Les fraudes à l’assurance maladie auraient atteint près de 200 millions d’euros en 2014

 

PARIS, 26 octobre 2015 (AFP) – Le montant des fraudes détectées à l’assurance maladie s’est monté à près de 200 millions d’euros en 2014, en hausse de 17% sur un an, et les professionnels de santé sont les premiers fraudeurs, affirment  Les Echos.

Le quotidien économique souligne que ces chiffres « ne concernent que la caisse nationale d’assurance-maladie des travailleurs salariés » où « se concentrent 96 % des fraudes ».

En 2014, le montant des fraudes et activités fautives détectées « s’est élevé précisément à 196,2 millions, contre 167,1 millions en 2013 », précisent Les Echos qui évoquent un « nouveau record historique ». Un montant qui reste modeste en comparaison des 178 milliards d’euros de dépenses de santé en 2014, d’autant que les pénalités financières prononcées « n’ont pas dépassé 12,3 millions d’euros ».

Interrogée par l’AFP, l’assurance maladie n’a pas démenti ces chiffres.
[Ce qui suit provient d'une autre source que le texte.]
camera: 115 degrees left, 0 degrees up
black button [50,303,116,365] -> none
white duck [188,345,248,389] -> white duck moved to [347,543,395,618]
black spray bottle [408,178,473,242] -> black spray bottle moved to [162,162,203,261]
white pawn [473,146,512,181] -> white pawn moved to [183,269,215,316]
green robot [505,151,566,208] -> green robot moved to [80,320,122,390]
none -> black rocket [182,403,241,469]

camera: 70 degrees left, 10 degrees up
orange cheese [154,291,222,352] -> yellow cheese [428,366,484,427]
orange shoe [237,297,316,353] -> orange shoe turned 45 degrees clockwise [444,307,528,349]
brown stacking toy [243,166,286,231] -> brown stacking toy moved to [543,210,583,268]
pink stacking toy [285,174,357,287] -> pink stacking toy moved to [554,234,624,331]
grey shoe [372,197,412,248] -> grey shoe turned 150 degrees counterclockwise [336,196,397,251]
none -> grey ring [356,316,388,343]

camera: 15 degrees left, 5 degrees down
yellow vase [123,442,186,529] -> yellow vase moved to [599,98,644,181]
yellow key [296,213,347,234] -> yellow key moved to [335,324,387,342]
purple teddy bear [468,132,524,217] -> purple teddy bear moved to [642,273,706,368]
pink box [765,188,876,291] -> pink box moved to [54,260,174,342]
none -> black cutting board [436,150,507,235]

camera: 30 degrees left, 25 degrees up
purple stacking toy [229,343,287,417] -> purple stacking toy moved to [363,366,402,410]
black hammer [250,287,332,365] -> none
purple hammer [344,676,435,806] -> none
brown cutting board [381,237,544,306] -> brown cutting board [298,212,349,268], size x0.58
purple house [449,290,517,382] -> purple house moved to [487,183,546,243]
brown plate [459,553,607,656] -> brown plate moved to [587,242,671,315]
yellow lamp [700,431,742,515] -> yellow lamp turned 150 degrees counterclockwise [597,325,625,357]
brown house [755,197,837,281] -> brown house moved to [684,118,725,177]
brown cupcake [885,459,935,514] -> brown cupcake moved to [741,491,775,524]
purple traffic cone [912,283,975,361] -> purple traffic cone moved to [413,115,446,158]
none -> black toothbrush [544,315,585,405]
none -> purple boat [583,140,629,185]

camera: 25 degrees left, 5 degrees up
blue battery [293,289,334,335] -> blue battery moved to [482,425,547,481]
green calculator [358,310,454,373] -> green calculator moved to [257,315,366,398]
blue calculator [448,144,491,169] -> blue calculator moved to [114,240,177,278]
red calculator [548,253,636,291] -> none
Sur les dix dernières années, la répression a permis de récupérer « 1,4 milliard d’euros », selon le journal, et « près de 2.900 interdictions de donner des soins ont été prononcées par les ordres contre les professionnels de santé qui ont triché », tandis que « 2.600 fraudeurs ont été condamnés à faire de la prison ».

Les fraudes sont « principalement repérées chez les professionnels de santé », souligne le quotidien. « Avec 73,1 millions d’euros, ils ont détourné 37 % de ces 196 millions d’euros ». « Le cas classique, c’est le médecin qui facture des visites à domicile fictives, en tiers payant, et qui remplit et signe les feuilles de soins à la place de l’assuré », explique-t-il.

Viennent ensuite les établissements de santé, poursuit le journal, avec « 52,6 millions d’euros (27 % du total) ».

Les assurés sont pour leur part « les auteurs de moins de 20 % des fraudes, à 38,8 millions d’euros ».